[dsdl-discuss] Response to rest of Martin's comments

From: Rick Jelliffe <ricko@allette.com.au>
Date: Tue Apr 13 2004 - 10:03:15 UTC

Martin Bryan wrote:
> My initial (unofficial comments) on Rick's draft are:

> Reference should be added to ISO 10646 as default source of character set
> naming conventions

ISO 10646 names blocks and characters, but it does not name properties
of characters.[1] These come from the Unicode Consortium, which provides
the semantic layer on top ISO 10646.

I believe that ISO 10646 uses "collections" for its unit. I think
ISO 10646 is only formally relevant, what we are interested in
is Unicode's properties in general.

If ISO 10646 is not really appropriate, what about something
from the Unicode Constortium? Well, their spec on Regular Expressions
and character classes[3] do have a syntax, and indeed that syntax
is based on Perl's as is XML Schemas, but it is only a demonstrative
syntax not one intended to have normative properties. So Unicode
is also not directly useful as a normative reference for
defining the language used for assertion tests.

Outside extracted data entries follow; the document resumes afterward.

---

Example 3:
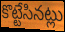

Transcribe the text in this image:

కొట్టేసినట్లు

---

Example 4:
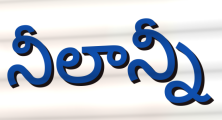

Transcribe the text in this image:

నీలాన్నీ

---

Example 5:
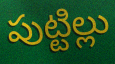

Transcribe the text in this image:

In the W3C WG on XML Schemas, we took that REGEX document in
consideration when deciding on the design of the W3C regular
expressions. (Please note that the version of the Unicode REGEX
would be one from 1999, not the most recent version!)

Schematron's technical approach has been to provide a framework
by which existing common libraries can be readily used: the
XSLT libraries for default Part 3. Similarly, in the Part 7
draft, the default binding is to allow the most common, good-quality
library but also allow better, rarer, and more specialist alternative
implementations as users demand and implementer's provide.

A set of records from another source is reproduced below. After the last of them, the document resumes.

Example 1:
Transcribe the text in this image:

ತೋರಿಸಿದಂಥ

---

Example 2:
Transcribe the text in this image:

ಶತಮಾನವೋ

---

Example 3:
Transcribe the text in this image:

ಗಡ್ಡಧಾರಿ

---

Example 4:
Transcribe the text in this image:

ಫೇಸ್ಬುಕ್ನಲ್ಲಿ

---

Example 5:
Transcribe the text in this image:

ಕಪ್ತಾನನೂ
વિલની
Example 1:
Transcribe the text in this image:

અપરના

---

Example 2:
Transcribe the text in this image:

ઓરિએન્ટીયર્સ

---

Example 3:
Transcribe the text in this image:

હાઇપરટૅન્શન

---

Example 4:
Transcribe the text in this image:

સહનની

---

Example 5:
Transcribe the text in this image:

Again, the big thing is to flee as fast as possible any inclination
to extend or define our own syntax: we need to be infected with
a reverse NIH syndrome that allows us to have small, excellent,
readily implementable standards that are adequate for the use-cases.
XML Schemas is rightly criticized for betraying XML's "good
enough to declare victory" in favour of kitchen-sinkery, and ISO
DSDL needs to take the design approach that better accords with
XML's.

> Clause 4
> The value of the language attribute specified in para 2 should reflect the
> source of the definitions, and not reference the xpath spec. It should be
> either DSDL-charrep, DSDL-7, ISO19757-charrep or ISO19757-7.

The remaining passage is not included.